Services offered by Data Terra
Data Terra main services
The Data Terra research infrastructure offers services relating to Earth system data. Its objective is to deliver services that are interoperable and inter-disciplinary at all levels.
1) FAIR data discovery, access and stewardship services
Data Terra’s vocation is to harmonize data services across Earth system domains and extend their field of application. Services will be structured around the following main elements: a shared catalogue detailing collections, data and associated services; vocabularies and ontologies guaranteeing that data can be reused; a federation of data warehouses; assignment of permanent identifiers allowing datasets to be cited unambiguously; and a statistics department evaluating data use. Systematic use of machine-actionable data management plans (DMPs) will facilitate and improve data stewardship and notably anticipate requests for resources early enough while enabling governance structures to make the necessary decisions.

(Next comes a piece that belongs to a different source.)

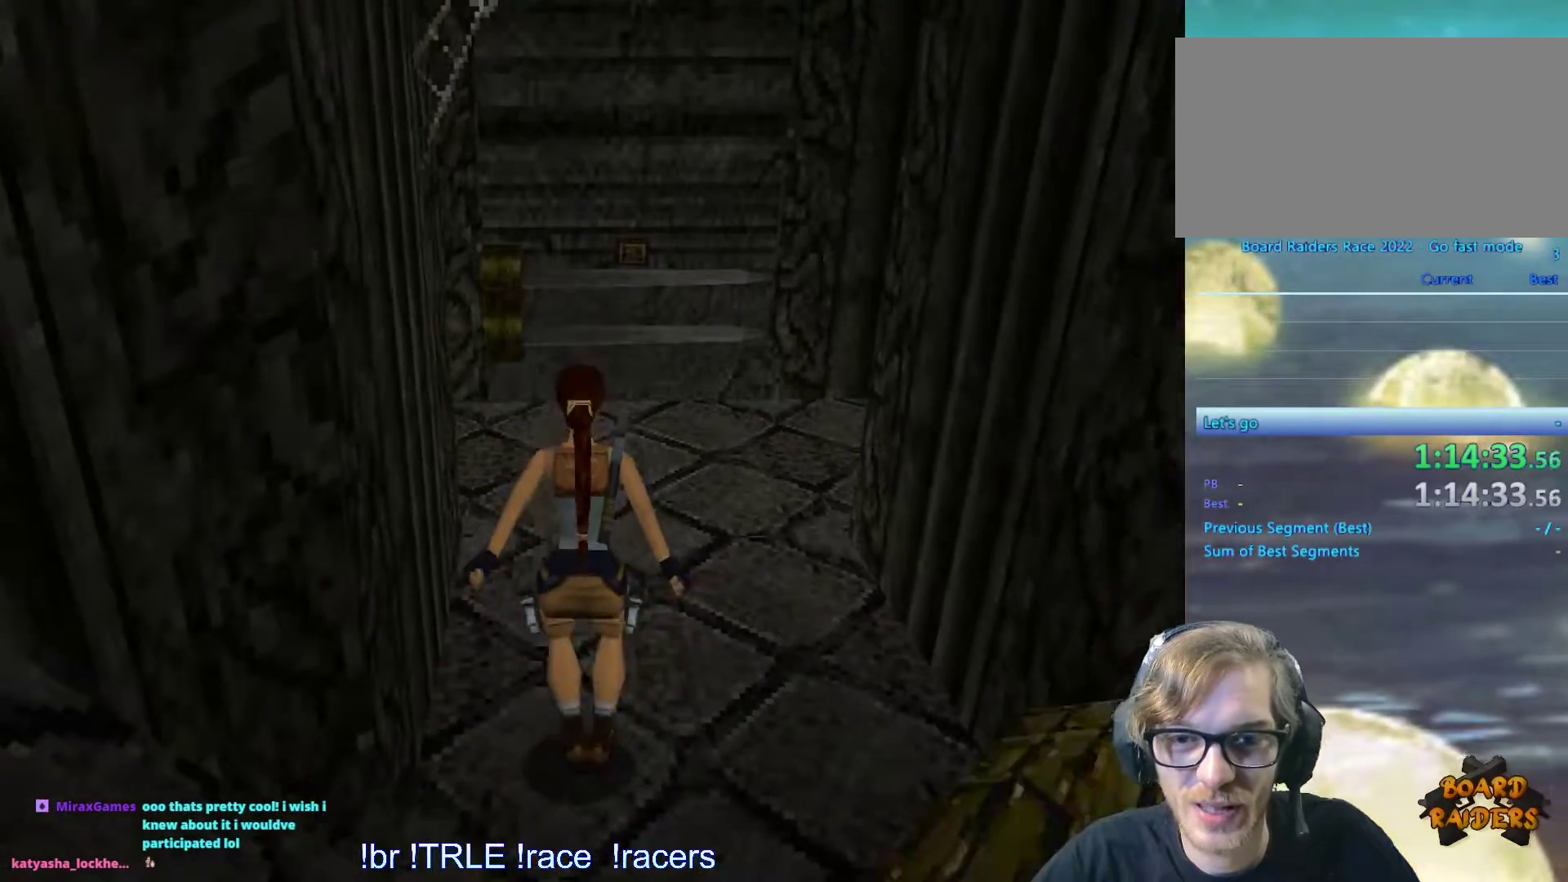
{"keys": [], "events": [[167, "right", "down"], [317, "alt", "up"], [500, "right", "up"], [500, "up", "up"]]}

2) Data exploitation and routine production services
These services operated by the data hubs aim chiefly to regularly convert observations and measurements into derived data and products for a range of scientific applications, going as far as generating environmental indicators. They interface with and support observation infrastructures under jointly established DMPs. Services proposed will enable sets and series of derived data and products that are structured and harmonized in terms of their description (metadata), format and quality, and may serve as a reference for all users.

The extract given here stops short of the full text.